La Pianura padana è una delle aree più inquinate d’Europa, a causa della sua morfologia chiusa tra le Alpi e gli Appennini che ostacola la ventilazione e trattiene lo smog. Lo confermano i dati di Legambiente, che ogni anno pubblica il rapporto “Mal’aria” sulle polveri sottili nei capoluoghi di provincia. Nel 2024 Ravenna è stata tra le città italiane che hanno più volte sforato i limiti giornalieri di particolato (PM10) e biossido di azoto (NO2), le sostanze più dannose per la salute umana. Insieme a lei in regione ci sono Rimini, Ferrara, Modena e Piacenza. «La situazione in Emilia-Romagna negli ultimi anni è migliorata, bisogna riconoscerlo. Ma c’è ancora tanto lavoro da fare», afferma Paola Fagioli della segreteria regionale di Legambiente.
Da dove arrivano le polveri sottili?
«Soprattutto dal riscaldamento domestico, dalle attività industriali e dal traffico dei mezzi a motore. In molte città si superano spesso i limiti previsti dalle attuali normative. Bisogna correre per colmare questo gap, anche perché la nuova direttiva europea sulla qualità dell’aria impone di abbassare ulteriormente le soglie entro il 2030».

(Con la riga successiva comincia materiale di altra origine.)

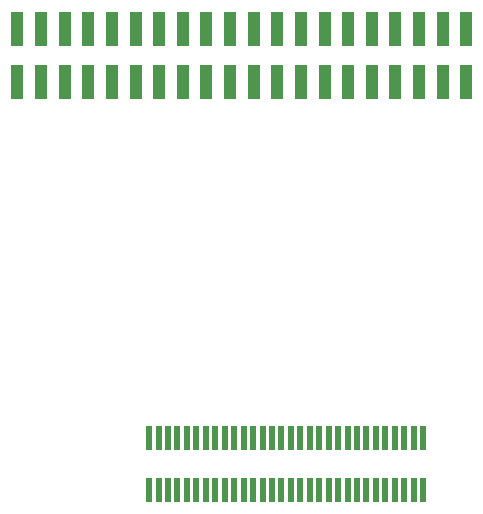
<source format=gbp>
%FSTAX24Y24*%
%MOMM*%
%SFA1B1*%

%IPPOS*%
%ADD12R,0.999998X2.999994*%
%ADD32R,0.499999X1.999996*%
%LNio-testing-mezzanine-1*%
%LPD*%
G54D12*
X199999Y622499D03*
Y577499D03*
X219999Y622499D03*
Y577499D03*
X239999Y622499D03*
Y577499D03*
X259999Y622499D03*
Y577499D03*
X279999Y622499D03*
Y577499D03*
X299999Y622499D03*
Y577499D03*
X319999Y622499D03*
Y577499D03*
X339999Y622499D03*
Y577499D03*
X359999Y622499D03*
Y577499D03*
X379999Y622499D03*
Y577499D03*
X399999Y622499D03*
Y577499D03*
X419999Y622499D03*
Y577499D03*
X439999Y622499D03*
Y577499D03*
X459999Y622499D03*
Y577499D03*
X479999Y622499D03*
Y577499D03*
X499999Y622499D03*
Y577499D03*
X519999Y622499D03*
Y577499D03*
X539999Y622499D03*
Y577499D03*
X559999Y622499D03*
Y577499D03*
X579999Y622499D03*
Y577499D03*
G54D32*
X311499Y276499D03*
X319499Y232499D03*
X327499D03*
X335499D03*
X343499D03*
X351499D03*
X359499D03*
X367499D03*
X375499D03*
X383499D03*
X391499D03*
X399499D03*
X407499D03*
X415499D03*
X423499D03*
X431499D03*
X439499D03*
X447499D03*
X455499D03*
X463499D03*
X471499D03*
X479499D03*
X487499D03*
X495499D03*
X503499D03*
X511499D03*
X519499D03*
X527499D03*
X535499D03*
X543499D03*
X311499D03*
X319499Y276499D03*
X327499D03*
X335499D03*
X343499D03*
X351499D03*
X359499D03*
X367499D03*
X375499D03*
X383499D03*
X391499D03*
X399499D03*
X407499D03*
X415499D03*
X423499D03*
X431499D03*
X439499D03*
X447499D03*
X455499D03*
X463499D03*
X471499D03*
X479499D03*
X487499D03*
X495499D03*
X503499D03*
X511499D03*
X519499D03*
X527499D03*
X535499D03*
X543499D03*
M02*
</source>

Qual è la situazione a Ravenna?
«L’anno scorso ci sono stati 37 sforamenti dei livelli di Pm10, nonostante la legge preveda un massimo di 35. Guardando i dati online di Arpae, quasi ogni giorno almeno una delle sette centraline fisse presenti in provincia registra valori superiori al limite di legge per il particolato, che è di 50 microgrammi per metro cubo di aria. Attualmente il capoluogo bizantino è al -17% di avvicinamento ai valori previsti dalle nuove norme. Che sono comunque lontani da quelli raccomandati dall’Organizzazione mondiale della sanità».
Come si posiziona rispetto agli altri capoluoghi della regione?
«Non ci sono grandi differenze con le altre città dell’Emilia-Romagna. Anzi, a Ravenna i valori sono lievemente migliori rispetto ai capoluoghi emiliani. C’entra la vicinanza al mare, che aiuta il ricircolo dell’aria».
Che fare per migliorare la situazione?
«Bisogna aumentare i controlli sulle vetture in città, multando quelle più vecchie che non possono circolare in base ai provvedimenti comunali antismog. Ma anche sugli spandimenti dei fanghi e i bruciamenti in campagna, quando vengono fatti nei giorni proibiti dalle norme locali. Infine c’è il problema dei camini e delle stufe a legna, che sarebbero vietati nei centri urbani ma che molti continuano a usare».
Si possono controllare le abitazioni private?
«La municipale potrebbe bussare alle porte delle case, vedendo uscire fumo dal comignolo di un camino».
Bastano le norme locali e i controlli?
«No, si deve lavorare anche a livello nazionale. Innanzitutto tagliando gli incentivi per la sostituzione delle caldaie, vietati in Ue dallo scorso 1° gennaio. L’Italia rischia una procedura d’infrazione per questo. Va bene favorire l’acquisto di caldaie più efficienti, ma si tratta pur sempre di macchinari a combustione. Lo Stato dovrebbe piuttosto incentivare l’uso delle pompe di calore».
E per ridurre il trasporto privato?
«Bisogna migliorare il trasporto pubblico. Ormai è assodato: se un cittadino può usufruire di una mobilità pubblica pulita ed efficiente, riduce l’utilizzo della sua auto o moto».
In definitiva, si tratta di cambiare le abitudini delle persone.
«Una parte del lavoro va fatta anche sul piano culturale, ma penso che i controlli e le sanzioni possano essere più efficaci. Noi italiani tendiamo spesso a svincolarci dalle nostre responsabilità individuali».
Resta il problema delle industrie, molto più impattanti rispetto alle azioni personali.
«Le fabbriche incidono molto, così come gli allevamenti intensivi. Le deiezioni animali immettono gas inquinanti nell’atmosfera. Tanto che durante il primo lockdown del covid nel 2020, quando molte attività erano chiuse e non si poteva circolare con l’auto, alcune sostanze continuavano a permanere nell’aria perché provenivano dai liquami degli allevamenti. Quelli non si fermano mai».